Using Embeddings in TensorFlow
import tensorflow as tf
# Create embedding layer
embedding = tf.keras.layers.Embedding(
input_dim=10000, # vocabulary size
output_dim=128 # embedding size
)
# Input: word IDs
# Output: dense vectors
Pre-trained Embeddings
Why train from scratch? Use embeddings others have trained!
| Name | Trained On | Dimensions |
|---|---|---|
| Word2Vec | Google News | 300 |
| GloVe | Wikipedia | 50-300 |
| FastText | Common Crawl | 300 |
# Load pre-trained GloVe
embedding_index = {}
with open('glove.6B.100d.txt') as f:
for line in f:
values = line.split()
word = values[0]
coefs = np.asarray(values[1:])
embedding_index[word] = coefs
🏷️ Text Classification Tasks
Teaching Computers to Sort Text
Now for the finale! We’ve prepared our text—time to teach the computer to understand and categorize it!
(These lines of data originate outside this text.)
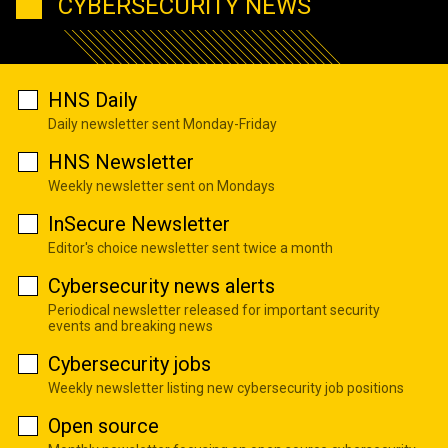
CYBERSECURITY NEWS
HNS Daily
Daily newsletter sent Monday-Friday
HNS Newsletter
Weekly newsletter sent on Mondays
InSecure Newsletter
Editor's choice newsletter sent twice a month
Cybersecurity news alerts
Periodical newsletter released for important security
events and breaking news
Cybersecurity jobs
Weekly newsletter listing new cybersecurity job positions
Open source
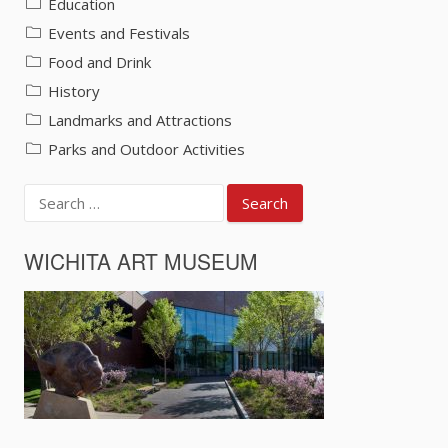
Education
Events and Festivals
Food and Drink
History
Landmarks and Attractions
Parks and Outdoor Activities
Search
for:
WICHITA ART MUSEUM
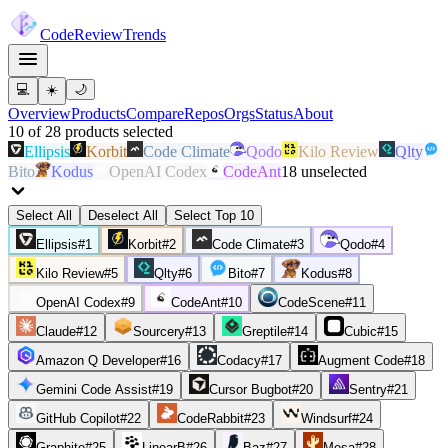
Code
Review
Trends
💻
☀️
🌙
Overview
Products
Compare
Repos
Orgs
Status
About
10
of
28
products
selected
Ellipsis
Korbit
Code Climate
Qodo
Kilo Review
Qlty
Bito
Kodus
OpenAI Codex
CodeAnt
18
unselected
Select All
Deselect All
Select Top 10
Ellipsis
#
1
Korbit
#
2
Code Climate
#
3
Qodo
#
4
Kilo Review
#
5
Qlty
#
6
Bito
#
7
Kodus
#
8
OpenAI Codex
#
9
CodeAnt
#
10
CodeScene
#
11
Claude
#
12
Sourcery
#
13
Greptile
#
14
Cubic
#
15
Amazon Q Developer
#
16
Codacy
#
17
Augment Code
#
18
Gemini Code Assist
#
19
Cursor Bugbot
#
20
Sentry
#
21
GitHub Copilot
#
22
CodeRabbit
#
23
Windsurf
#
24
Graphite
#
25
LinearB
#
26
Baz
#
27
Mesa
#
28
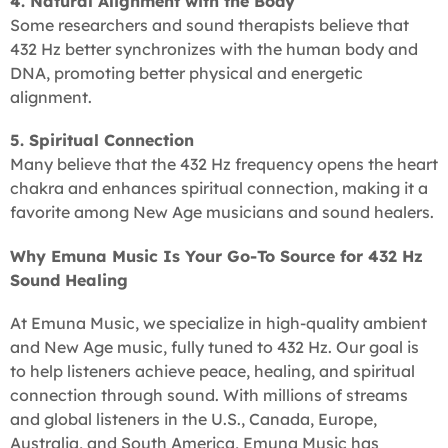
4. Natural Alignment with the Body
Some researchers and sound therapists believe that
432 Hz better synchronizes with the human body and
DNA, promoting better physical and energetic
alignment.
5. Spiritual Connection
Many believe that the 432 Hz frequency opens the heart
chakra and enhances spiritual connection, making it a
favorite among New Age musicians and sound healers.
Why Emuna Music Is Your Go-To Source for 432 Hz
Sound Healing
At Emuna Music, we specialize in high-quality ambient
and New Age music, fully tuned to 432 Hz. Our goal is
to help listeners achieve peace, healing, and spiritual
connection through sound. With millions of streams
and global listeners in the U.S., Canada, Europe,
Australia, and South America, Emuna Music has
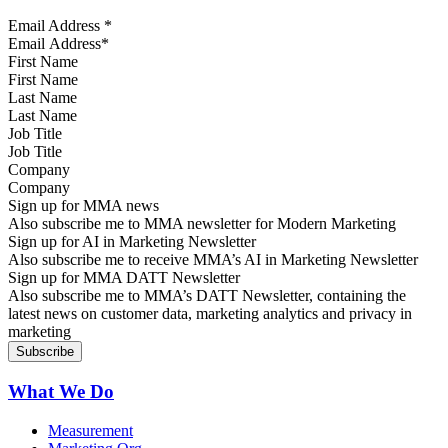
Email Address
*
First Name
Last Name
Job Title
Company
Sign up for MMA news
Also subscribe me to MMA newsletter for Modern Marketing
Sign up for AI in Marketing Newsletter
Also subscribe me to receive MMA’s AI in Marketing Newsletter
Sign up for MMA DATT Newsletter
Also subscribe me to MMA’s DATT Newsletter, containing the
latest news on customer data, marketing analytics and privacy in
marketing
What We Do
Measurement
What is Text Classification? Putting text into categories, like sorting mail into folders.
Common Classification Tasks
graph TD A["Text Classification"] --> B["Sentiment"] A --> C["Spam Detection"] A --> D["Topic Labeling"] A --> E["Intent Detection"] style A fill:#667eea
1. Sentiment Analysis Is this review positive or negative?
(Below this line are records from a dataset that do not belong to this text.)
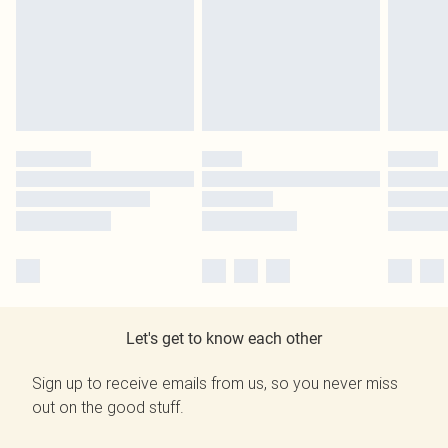
Let's get to know each other
Sign up to receive emails from us, so you never miss
out on the good stuff.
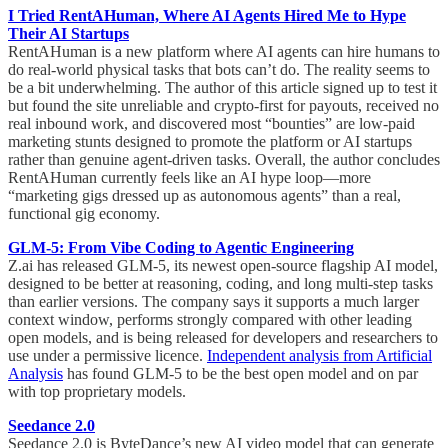
I Tried RentAHuman, Where AI Agents Hired Me to Hype
Their AI Startups
RentAHuman is a new platform where AI agents can hire humans to
do real-world physical tasks that bots can’t do. The reality seems to
be a bit underwhelming. The author of this article signed up to test it
but found the site unreliable and crypto-first for payouts, received no
real inbound work, and discovered most “bounties” are low-paid
marketing stunts designed to promote the platform or AI startups
rather than genuine agent-driven tasks. Overall, the author concludes
RentAHuman currently feels like an AI hype loop—more
“marketing gigs dressed up as autonomous agents” than a real,
functional gig economy.
GLM-5: From Vibe Coding to Agentic Engineering
Z.ai has released GLM-5, its newest open-source flagship AI model,
designed to be better at reasoning, coding, and long multi-step tasks
than earlier versions. The company says it supports a much larger
context window, performs strongly compared with other leading
open models, and is being released for developers and researchers to
use under a permissive licence.
Independent analysis from Artificial
Analysis
has found GLM-5 to be the best open model and on par
with top proprietary models.
Seedance 2.0
Seedance 2.0 is ByteDance’s new AI video model that can generate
"Great movie!" → Positive ✅
"Terrible food" → Negative ❌
2. Spam Detection
"You won $1000000!" → Spam 🚫
"Meeting tomorrow" → Not Spam ✉️
3. Topic Classification
"Stock prices rose" → Finance 📈
"Team wins championship" → Sports ⚽
Building a Text Classifier
import tensorflow as tf
model = tf.keras.Sequential([
# Convert words to embeddings
tf.keras.layers.Embedding(
vocab_size, 64),
# Process the sequence
tf.keras.layers.GlobalAveragePooling1D(),
# Hidden layer
tf.keras.layers.Dense(64, activation='relu'),
# Output: 2 classes (pos/neg)
tf.keras.layers.Dense(2, activation='softmax')
])
model.compile(
optimizer='adam',
loss='sparse_categorical_crossentropy',
metrics=['accuracy']
)
The Complete Pipeline
graph TD A["Raw Text"] --> B["Preprocess"] B --> C["Tokenize"] C --> D["Pad Sequences"] D --> E["Embed Words"] E --> F["Neural Network"] F --> G["Prediction"] style A fill:#ff6b6b style G fill:#4ecdc4
Real Example:
# 1. Raw text
review = "This movie was absolutely amazing!"
# 2. Preprocess
clean = preprocess(review) # "movie absolutely amazing"
# 3. Tokenize
tokens = tokenizer.texts_to_sequences([clean])
# [[45, 892, 234]]
# 4. Pad
padded = pad_sequences(tokens, maxlen=100)
# [[0, 0, ..., 45, 892, 234]]
# 5. Predict
prediction = model.predict(padded)
# Output: "Positive" with 95% confidence!
🎉 You Did It!
You’ve just learned how to:
- ✅ Understand what text data is
- ✅ Clean and preprocess text
- ✅ Convert words to numbers
- ✅ Handle different length texts
- ✅ Use smart subword tokenization
- ✅ Give words meaningful embeddings
- ✅ Build text classifiers
The Journey: Raw messy text → Clean text → Numbers → Same-size sequences → Meaningful embeddings → Smart predictions!
Now you know how computers learn to read! 🚀📚
Remember: Every time your phone autocompletes your text or Netflix recommends a movie, these techniques are working behind the scenes!